For sites on Shopify, WordPress, or similar platforms, image handling is often where the most gains come from with the least engineering effort. Theme image helpers and media optimisation plugins can change scores significantly without custom development work.

CLS is almost always
about missing dimensions.

Layout shift happens when the browser doesn’t know how large something is before it loads. An image without specified width and height attributes, an embed without a defined aspect ratio, a font that loads late and shifts surrounding text, a cookie banner that drops in after the initial render. These are the most common culprits.
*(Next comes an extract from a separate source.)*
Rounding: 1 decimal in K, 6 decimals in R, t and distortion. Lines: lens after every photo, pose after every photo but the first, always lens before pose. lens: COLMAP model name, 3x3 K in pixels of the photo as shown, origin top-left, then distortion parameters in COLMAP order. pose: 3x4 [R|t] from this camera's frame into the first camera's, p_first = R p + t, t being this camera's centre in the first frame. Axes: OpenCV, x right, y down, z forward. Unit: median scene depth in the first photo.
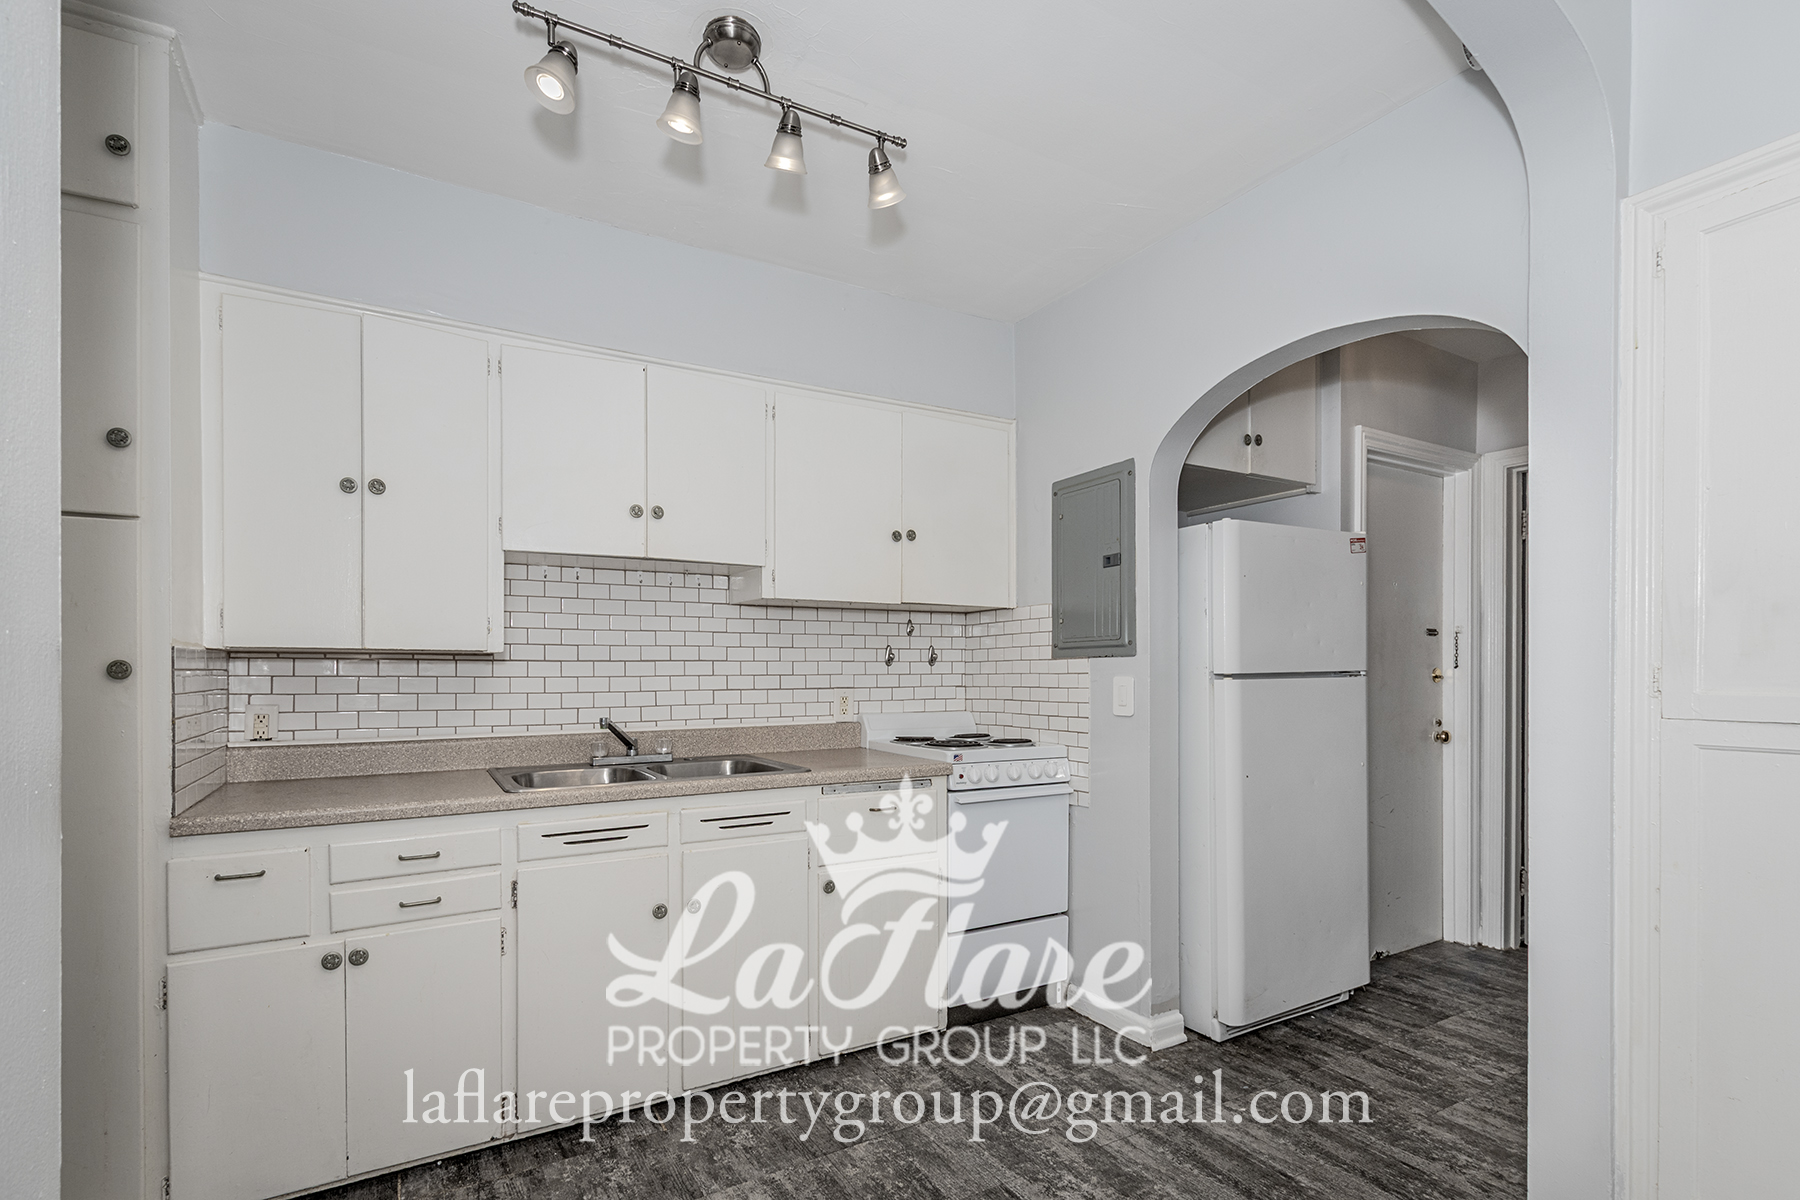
lens RADIAL K [[768.5, 0, 899.8], [0, 768.5, 674.7], [0, 0, 1]] dist [-0.000004, 0.000071]
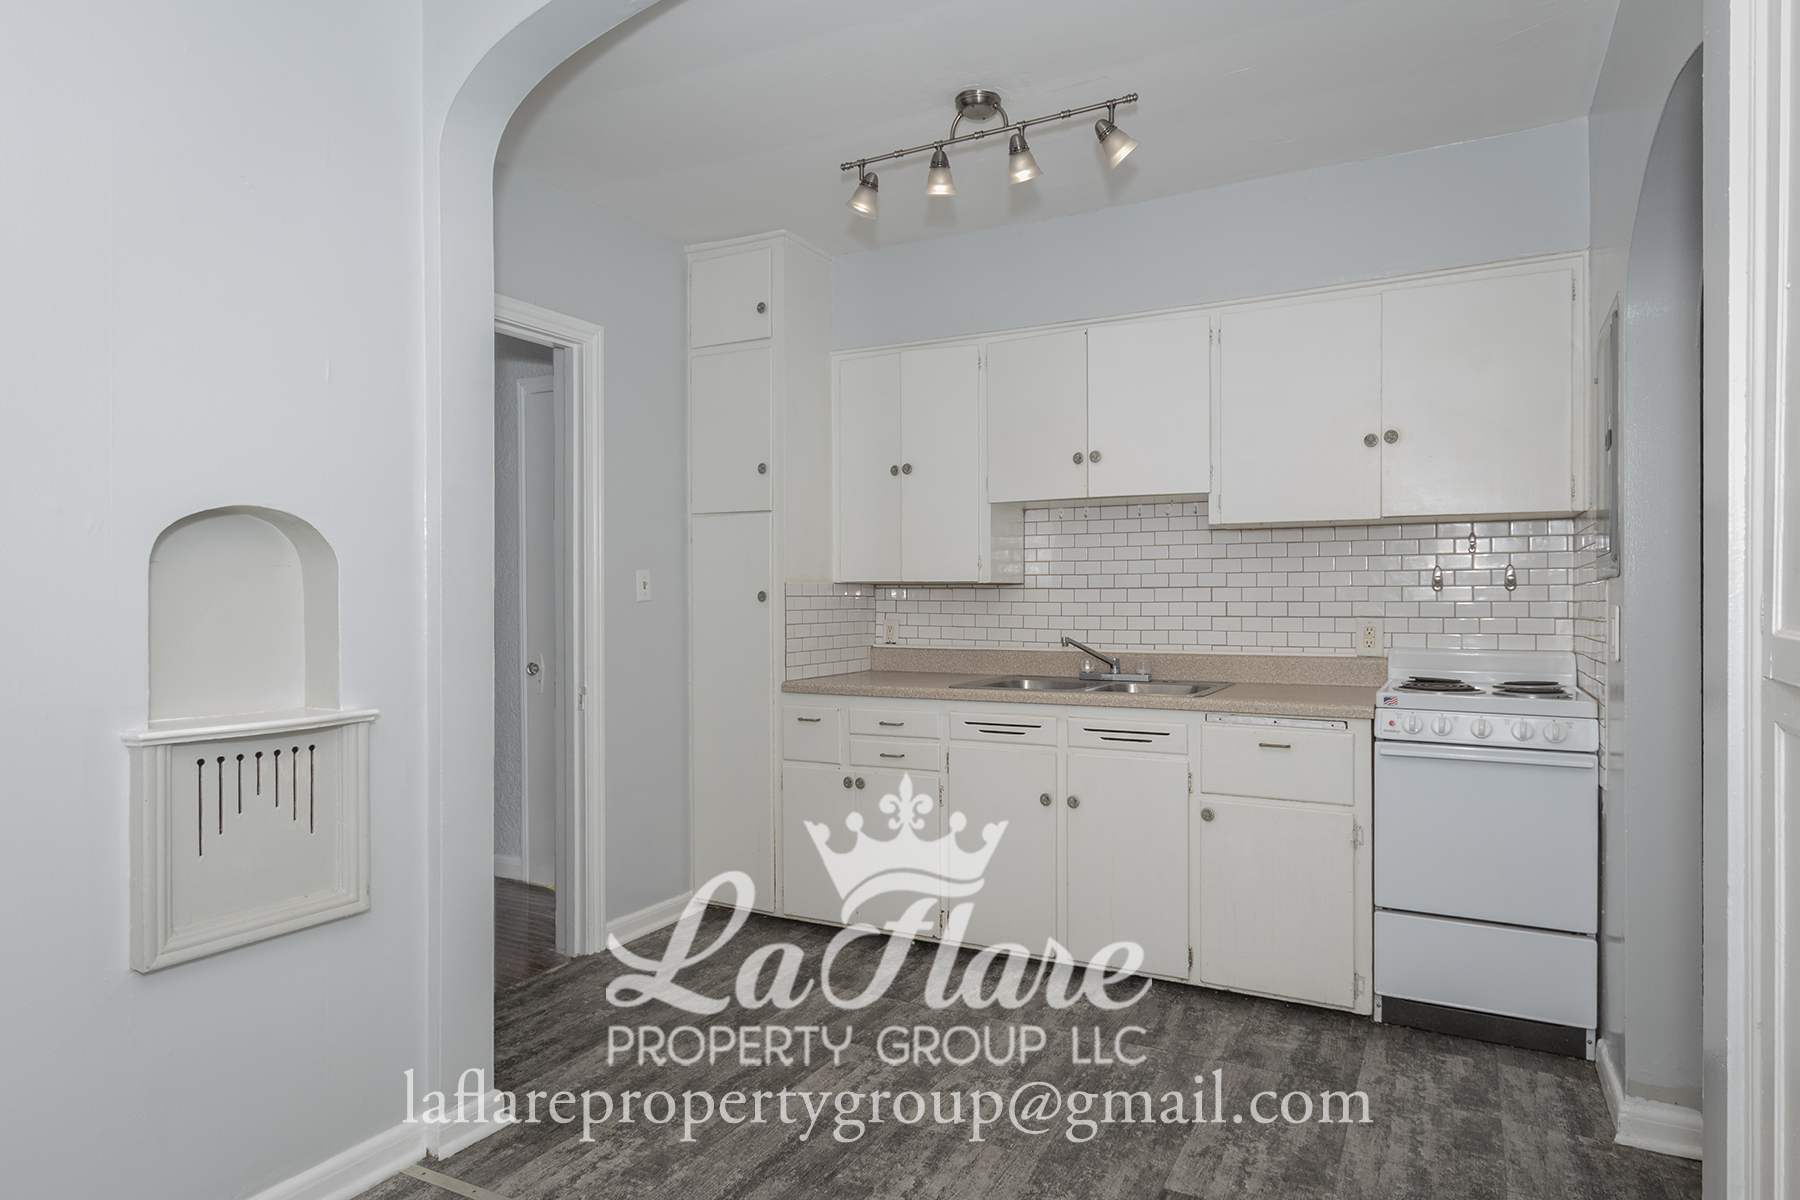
lens RADIAL K [[796.3, 0, 900.0], [0, 796.3, 600.0], [0, 0, 1]] dist [-0.009113, -0.000031]
pose [[0.634466, 0.003254, -0.772944, 0.375867], [-0.004446, 0.999990, 0.000560, -0.000082], [0.772938, 0.003081, 0.634474, 0.035658]]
The fix for images is adding explicit width and height attributes in the HTML, which allows the browser to reserve space before the file arrives. For fonts, using font-display: swap and preloading critical font files reduces the magnitude and delay of font-related shift. For third-party widgets, a fixed-height wrapper that reserves space regardless of when the content loads prevents the jump entirely.

A slow page doesn’t feel slow. It feels untrustworthy.
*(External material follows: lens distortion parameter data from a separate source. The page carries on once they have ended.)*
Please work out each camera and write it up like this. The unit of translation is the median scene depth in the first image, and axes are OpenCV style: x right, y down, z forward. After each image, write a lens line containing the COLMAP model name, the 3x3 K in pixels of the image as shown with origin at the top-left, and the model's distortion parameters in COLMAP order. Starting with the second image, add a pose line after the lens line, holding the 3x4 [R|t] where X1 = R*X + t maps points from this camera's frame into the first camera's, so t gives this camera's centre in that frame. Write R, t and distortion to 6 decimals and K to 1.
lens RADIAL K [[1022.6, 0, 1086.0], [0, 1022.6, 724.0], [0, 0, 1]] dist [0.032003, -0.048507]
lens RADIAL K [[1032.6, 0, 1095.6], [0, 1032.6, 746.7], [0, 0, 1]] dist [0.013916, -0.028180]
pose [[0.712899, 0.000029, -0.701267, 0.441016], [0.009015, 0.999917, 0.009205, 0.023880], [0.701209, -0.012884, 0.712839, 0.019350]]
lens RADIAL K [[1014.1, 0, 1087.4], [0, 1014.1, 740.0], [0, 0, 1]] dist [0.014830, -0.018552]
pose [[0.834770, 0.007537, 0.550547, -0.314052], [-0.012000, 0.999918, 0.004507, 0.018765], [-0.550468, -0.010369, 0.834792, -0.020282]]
Urbanframe Studio, Web & Digital 2026
Web performance data and analytics

Measure field data,
not lab scores.

The most important step in improving Core Web Vitals is measuring field data (real user measurements), not just lab scores from Lighthouse. Google Search Console provides this through its Core Web Vitals report. PageSpeed Insights shows both lab and field data for specific URLs. These are different things and they need to be read differently.

Lab scores from Lighthouse are useful for identifying what to fix. Field data is what affects your rankings and your users. A site that scores 90 in PageSpeed lab testing but has a slow 75th-percentile LCP in field data has a real-world performance problem that the lab score isn’t representing. Fix what the users are actually experiencing. That’s the number that matters.